TO-DO ITEM – In the records below, find the line that contains "factory, LogLevel minLevel)" and repeat it, along with each line after it, exactly as written.

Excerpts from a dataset
Segment Open

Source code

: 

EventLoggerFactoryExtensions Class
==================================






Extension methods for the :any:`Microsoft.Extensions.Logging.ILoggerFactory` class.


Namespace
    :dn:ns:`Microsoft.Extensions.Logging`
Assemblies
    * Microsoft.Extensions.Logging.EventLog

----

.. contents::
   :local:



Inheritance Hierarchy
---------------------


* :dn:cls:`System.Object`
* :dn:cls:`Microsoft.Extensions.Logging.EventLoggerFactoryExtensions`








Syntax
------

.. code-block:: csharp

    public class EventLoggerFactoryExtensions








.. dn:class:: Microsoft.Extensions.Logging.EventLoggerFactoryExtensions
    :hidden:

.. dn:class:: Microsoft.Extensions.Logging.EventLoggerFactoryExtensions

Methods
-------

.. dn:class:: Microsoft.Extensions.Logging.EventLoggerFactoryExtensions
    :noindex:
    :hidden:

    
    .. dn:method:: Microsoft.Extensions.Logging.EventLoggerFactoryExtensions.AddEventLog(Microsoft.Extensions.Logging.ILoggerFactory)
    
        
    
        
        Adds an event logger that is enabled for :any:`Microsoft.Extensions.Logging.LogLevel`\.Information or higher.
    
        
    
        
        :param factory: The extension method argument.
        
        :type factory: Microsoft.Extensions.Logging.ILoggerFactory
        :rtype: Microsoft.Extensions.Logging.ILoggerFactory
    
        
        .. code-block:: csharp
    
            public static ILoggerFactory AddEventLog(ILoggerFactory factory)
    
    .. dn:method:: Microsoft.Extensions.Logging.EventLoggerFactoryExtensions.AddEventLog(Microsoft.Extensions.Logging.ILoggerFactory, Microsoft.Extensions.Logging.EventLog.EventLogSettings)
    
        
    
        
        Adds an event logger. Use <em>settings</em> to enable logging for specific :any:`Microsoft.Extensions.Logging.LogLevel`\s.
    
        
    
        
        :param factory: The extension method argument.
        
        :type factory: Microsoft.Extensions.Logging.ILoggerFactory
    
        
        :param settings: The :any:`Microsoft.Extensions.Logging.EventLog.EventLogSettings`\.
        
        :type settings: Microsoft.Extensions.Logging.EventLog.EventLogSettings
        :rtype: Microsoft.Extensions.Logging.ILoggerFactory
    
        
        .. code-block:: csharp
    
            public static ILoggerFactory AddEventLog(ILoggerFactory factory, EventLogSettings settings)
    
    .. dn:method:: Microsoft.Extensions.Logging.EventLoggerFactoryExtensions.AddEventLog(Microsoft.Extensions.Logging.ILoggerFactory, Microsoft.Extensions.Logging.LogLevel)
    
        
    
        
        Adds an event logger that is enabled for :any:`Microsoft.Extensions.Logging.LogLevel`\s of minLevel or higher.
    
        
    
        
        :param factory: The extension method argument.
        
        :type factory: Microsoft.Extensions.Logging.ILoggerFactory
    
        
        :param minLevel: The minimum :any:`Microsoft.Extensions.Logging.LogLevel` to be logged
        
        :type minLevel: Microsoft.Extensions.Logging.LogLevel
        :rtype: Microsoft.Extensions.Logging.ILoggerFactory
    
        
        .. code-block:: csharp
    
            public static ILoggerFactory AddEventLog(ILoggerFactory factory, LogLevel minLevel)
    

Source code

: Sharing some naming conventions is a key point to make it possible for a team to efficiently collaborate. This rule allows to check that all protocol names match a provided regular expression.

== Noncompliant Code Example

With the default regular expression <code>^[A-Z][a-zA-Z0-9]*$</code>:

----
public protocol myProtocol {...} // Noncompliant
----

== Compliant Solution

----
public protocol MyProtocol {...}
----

Segment Closed

PROBLEM SOLUTION –
            public static ILoggerFactory AddEventLog(ILoggerFactory factory, LogLevel minLevel)
    

Source code

: Sharing some naming conventions is a key point to make it possible for a team to efficiently collaborate. This rule allows to check that all protocol names match a provided regular expression.

== Noncompliant Code Example

With the default regular expression <code>^[A-Z][a-zA-Z0-9]*$</code>:

----
public protocol myProtocol {...} // Noncompliant
----

== Compliant Solution

----
public protocol MyProtocol {...}
----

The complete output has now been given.